Wednesday, September 2, 2015

General relativity @ 100

November 2015 marks the 100th anniversary of Einstein's theory of general relativity (GR). Actually, he published four papers on the subject in November of 1915. Remarkable. The first two papers lead to the field equations of GR while the other two lay out vital consequences of the theory, including the anomalous precession of the perihelion of Mercury (unexplained since 1859) and the gravitational bending of light. The latter phenomenon was famously confirmed by Eddington's 1919 observation of a total solar eclipse and the shift of apparent position for stars whose light passed very near the sun. Einstein, already famous, became a household name -- an early 20th century super star.

While Einstein's 1905 theory of special relativity dealt with constant velocity frames of reference, GR  dealt with accelerating reference frames. Fond of thought experiments, for special relativity Einstein imagined an elevator in space moving at constant velocity when a horizontal light beam entered from one side. As the light progresses across the small space, the elevator is moving up so that the light appears to exit on the other side below where it entered. But since the velocity is constant, the beam is still straight, just inclined to the floor.

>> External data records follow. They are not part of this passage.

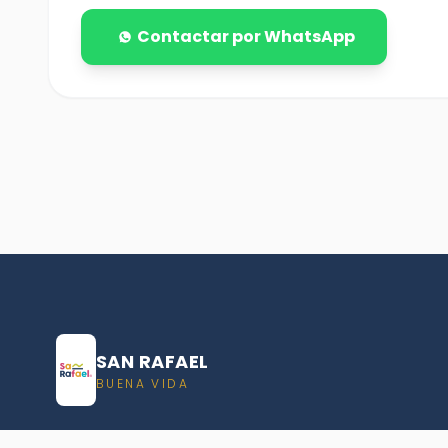
Contactar por WhatsApp
SAN RAFAEL
BUENA VIDA
Dirección De turismo de San Rafael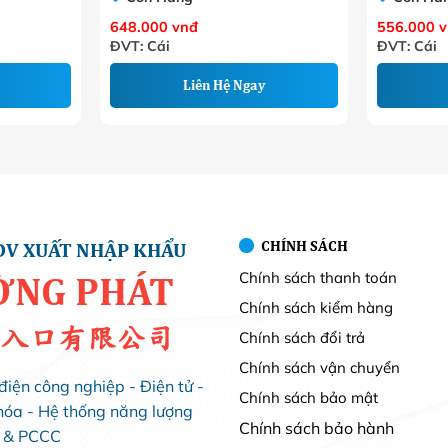
648.000
vnđ
556.000
v
ĐVT: Cái
ĐVT: Cái
Liên Hệ Ngay
CHÍNH SÁCH
DV XUẤT NHẬP KHẨU
Chính sách thanh toán
ỜNG PHÁT
Chính sách kiểm hàng
入口有限公司
Chính sách đổi trả
Chính sách vận chuyển
điện công nghiệp - Điện tử -
Chính sách bảo mật
hóa - Hệ thống năng lượng
Chính sách bảo hành
i & PCCC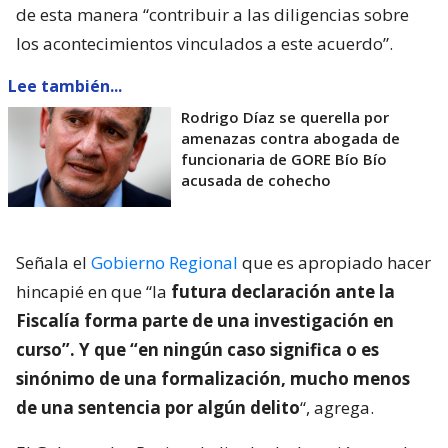
de esta manera “contribuir a las diligencias sobre
los acontecimientos vinculados a este acuerdo”.
Lee también...
Rodrigo Díaz se querella por
amenazas contra abogada de
funcionaria de GORE Bío Bío
acusada de cohecho
Señala el
Gobierno Regional
que es apropiado hacer
hincapié en que “la
futura declaración ante la
Fiscalía forma parte de una investigación en
curso”. Y que “en ningún caso significa o es
sinónimo de una formalización, mucho menos
de una sentencia por algún delito
“, agrega.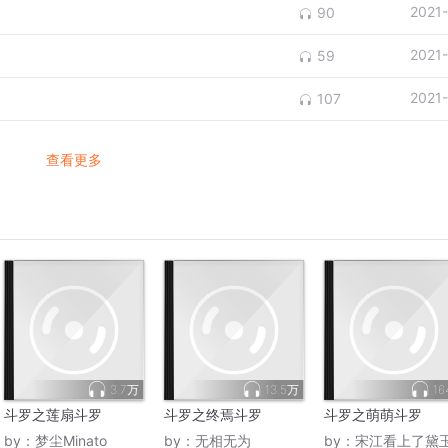
2021
90
2021
59
2021
107
查看更多
3.7万
13.5万
16
斗罗之莲扇斗罗
斗罗之终焉斗罗
斗罗之萌萌斗罗
by：
梦尘Minato
by：
无相无为
by：
宋江看上了黛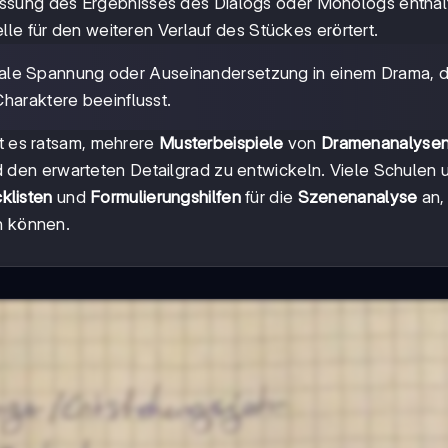
ssung des Ergebnisses des Dialogs oder Monologs enthalt
le für den weiteren Verlauf des Stückes erörtert.
ntrale Spannung oder Auseinandersetzung in einem Drama, d
haraktere beeinflusst.
st es ratsam, mehrere
Musterbeispiele
von
Dramenanalyse
 und den erwarteten Detailgrad zu entwickeln. Viele Schulen 
klisten
und
Formulierungshilfen
für die
Szenenanalyse
an,
n können.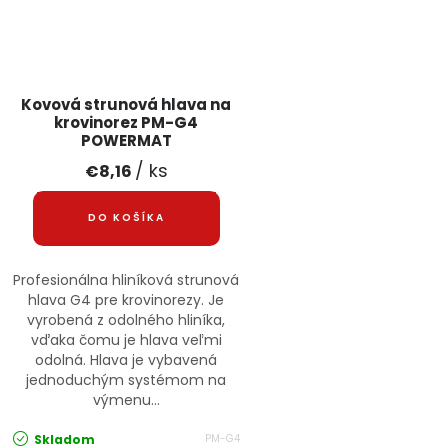
Kovová strunová hlava na
krovinorez PM-G4
POWERMAT
/ ks
€8,16
DO KOŠÍKA
Profesionálna hliníková strunová
hlava G4 pre krovinorezy. Je
vyrobená z odolného hliníka,
vďaka čomu je hlava veľmi
odolná. Hlava je vybavená
jednoduchým systémom na
výmenu...
Skladom
PM-G4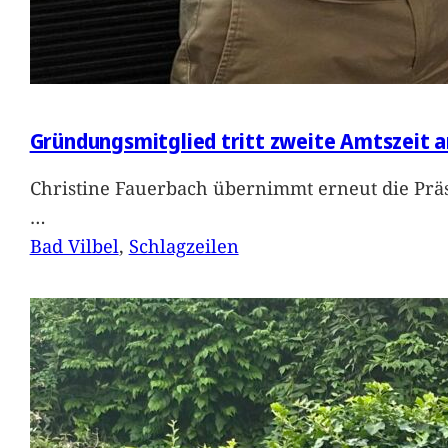
Gründungsmitglied tritt zweite Amtszeit a
Christine Fauerbach übernimmt erneut die Präs
…
Bad Vilbel
, 
Schlagzeilen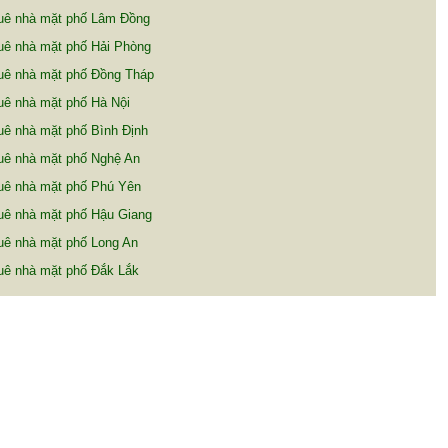
uê nhà mặt phố Lâm Đồng
uê nhà mặt phố Hải Phòng
uê nhà mặt phố Đồng Tháp
uê nhà mặt phố Hà Nội
uê nhà mặt phố Bình Định
uê nhà mặt phố Nghệ An
uê nhà mặt phố Phú Yên
uê nhà mặt phố Hậu Giang
uê nhà mặt phố Long An
uê nhà mặt phố Đắk Lắk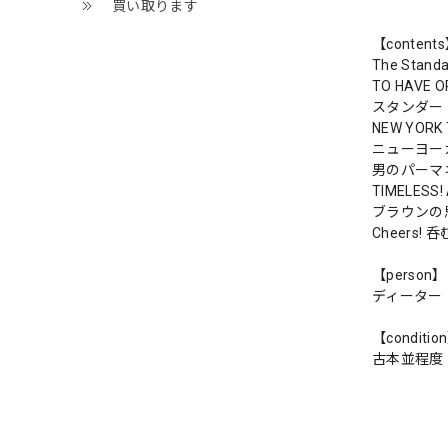
買い取ります
【content
The Sta
TO HAVE
スタンダー
NEW YOR
ニューヨー
男のパーマ
TIMELESS!
ブラウンの
Cheers!
【person】
ディーター
【conditio
古本並程度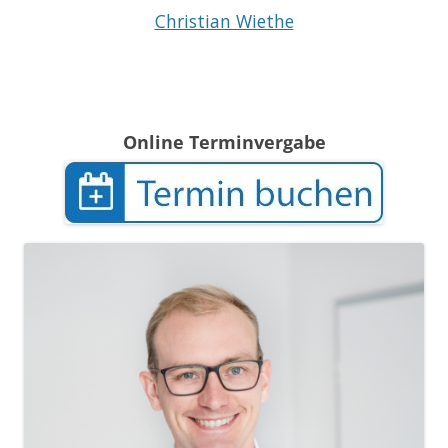
Christian Wiethe
Online Terminvergabe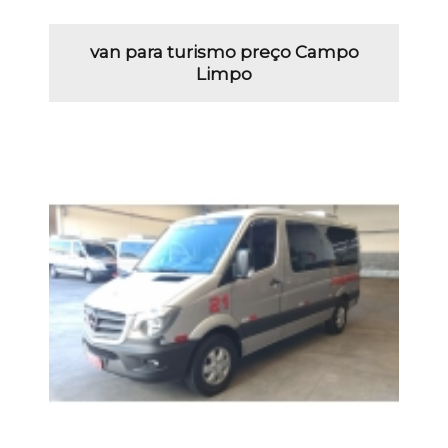
van para turismo preço Campo
Limpo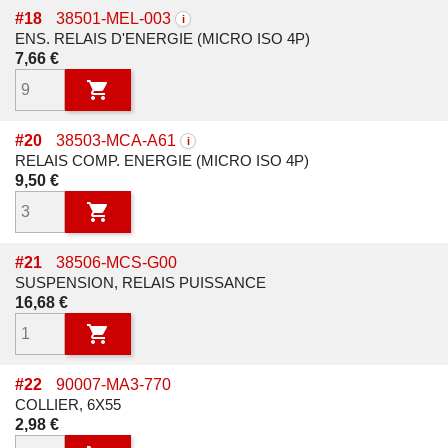
#
18
38501-MEL-003
i
ENS. RELAIS D'ENERGIE (MICRO ISO 4P)
Prix
7,66 €

#
20
38503-MCA-A61
i
RELAIS COMP. ENERGIE (MICRO ISO 4P)
Prix
9,50 €

#
21
38506-MCS-G00
SUSPENSION, RELAIS PUISSANCE
Prix
16,68 €

#
22
90007-MA3-770
COLLIER, 6X55
Prix
2,98 €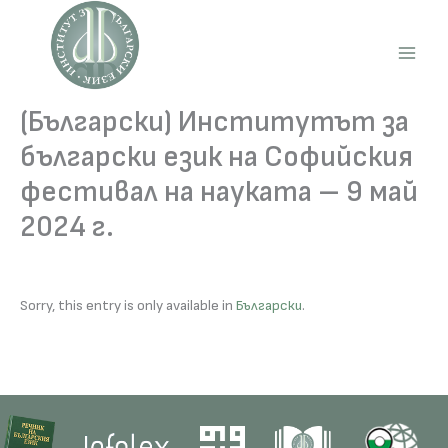
Skip
to
content
Main
Men
(Български) Институтът за
български език на Софийския
фестивал на науката – 9 май
2024 г.
Sorry, this entry is only available in
Български
.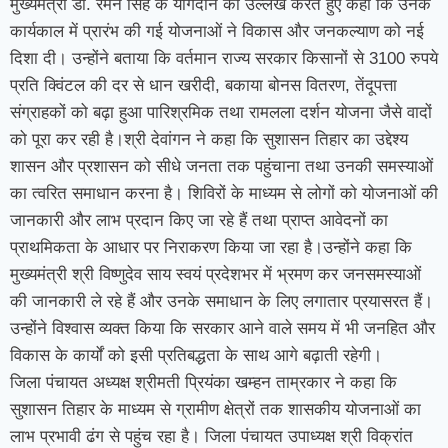
मुख्यमंत्री डॉ. रमन सिंह के योगदान का उल्लेख करते हुए कहा कि उनके
कार्यकाल में प्रारंभ की गई योजनाओं ने विकास और जनकल्याण को नई
दिशा दी। उन्होंने बताया कि वर्तमान राज्य सरकार किसानों से 3100 रुपये
प्रति क्विंटल की दर से धान खरीदी, बकाया बोनस वितरण, तेंदूपत्ता
संग्राहकों को बढ़ा हुआ पारिश्रमिक तथा रामलला दर्शन योजना जैसे वादों
को पूरा कर रही है।श्री देवांगन ने कहा कि सुशासन तिहार का उद्देश्य
शासन और प्रशासन को सीधे जनता तक पहुंचाना तथा उनकी समस्याओं
का त्वरित समाधान करना है। शिविरों के माध्यम से लोगों को योजनाओं की
जानकारी और लाभ प्रदान किए जा रहे हैं तथा प्राप्त आवेदनों का
प्राथमिकता के आधार पर निराकरण किया जा रहा है।उन्होंने कहा कि
मुख्यमंत्री श्री विष्णुदेव साय स्वयं प्रदेशभर में भ्रमण कर जनसमस्याओं
की जानकारी ले रहे हैं और उनके समाधान के लिए लगातार प्रयासरत हैं।
उन्होंने विश्वास व्यक्त किया कि सरकार आने वाले समय में भी जनहित और
विकास के कार्यों को इसी प्रतिबद्धता के साथ आगे बढ़ाती रहेगी।
जिला पंचायत अध्यक्ष श्रीमती प्रियंका खम्हन ताम्रकार ने कहा कि
सुशासन तिहार के माध्यम से ग्रामीण क्षेत्रों तक शासकीय योजनाओं का
लाभ प्रभावी ढंग से पहुंच रहा है। जिला पंचायत उपाध्यक्ष श्री विक्रांत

For GR, the same thought experiment gives a different result. Because the elevator is accelerating upward, if we were able to track progress of the light beam across the elevator in equal time intervals the early intervals would show little movement toward the floor, while later ones would have more shift as the elevator speeds up. In other words, the light would appear to bend down toward the floor. Since the only known force that can accelerate everything equally is gravity, this little experiment leads to the idea that light bends in a gravitational field. The bending is small, unless the gravity is due to a very massive body leading to large acceleration.

What connection, you may ask, can GR possibly have to exploration geophysics? Well, there are several. For one thing, the GR field equations are tensor equations as are the field equations of elasticity. Also in both, the equations are so difficult that exact, analytic solutions are few. For elastic, this is basically limited to a point source in unbounded constant velocity media (Stokes, 1849) or near a plane interface (Caniard, 1939) or some ungeologic shape like a sphere or cylinder. For GR, the first (and most useful) is the field around a chargeless, non-rotating spherical object  (Schwarzschild, 1916) which introduced the concept of what we now call a black hole.

But a more interesting similarity resides in the concept of gravitational lensing. This relates to the bending of light by massive objects that lie between us and distant stars. Gravitational lensing can distort the light from stars and galaxies into a bestiary of curiously-shaped (and named) objects: Einstein crosses, rings, arcs and arclets.

While those of us in seismology are at ease with the idea of rays bending in 3D, this kind of distortion is unfamiliar. In the summer of 2004 I visited Stanford University at the invitation of Jon Claerbout. One day I was looking at some gravitational lensing images online when Jon stopped by and mentioned that the same thing must happen with seismic waves in the near surface of the earth. Specifically, the low velocity layer can act as a distorting lens, focussing and defocusing deep reflection energy as it passes upward toward surface receivers. If the effect were big enough we would see it as time shifts that we call statics. But more subtle velocity features would only show up as amplitude anomalies created by focusing and defocusing seismic wavefront energy.

Jon pointed me to pages 154-8 of his wonderful 1985 book Imaging the Earths Interior. In that section he discusses Einar Kjartansson's 1979 PhD thesis, part of which was work along these lines. Einar studied 2D data from the Gulf of Mexico and showed that anomalous pods of material in the earth would show up in the data differently if they were shallow, intermediate or deep; just as gravitational lensing depends on the relative location of source, distorting object, and observer.

That was 1979 and in 2004 Jon looked at me and said that if someone could understand gravitational lensing and bring that to the seismic problem, we would know a lot more about the near surface than we do now. Who knows, maybe he hoped that I would be able to do it. Alas, my abilities fall far short of this formidable problem.

But maybe, just maybe, someone reading this will know enough of both worlds to take on the challenge. I think young Einstein would have jumped on it.


References cited:

Stokes, G.G., 1849. On the dynamical theory of diffraction, Trans. Camb. Phil. Soc., 9, 1-62. 

Cagniard, L., 1962, Reflection and refraction of progressive seismic waves, McGraw-Hill. Translated from Cagniard (1939).   

Schwarzschild, K., 1916,  Über das Gravitationsfeld eines Massenpunktes nach der Einsteinschen Theorie. Sitzungsberichte der Königlich Preussischen Akademie der Wissenschaften 7: 189-196. (Title translation: About the gravitational field of a mass point in Einstein's theory)

Claerbout, J. F., 1985, Imaging the Earth's Interior, Blackwell Scientific Publications.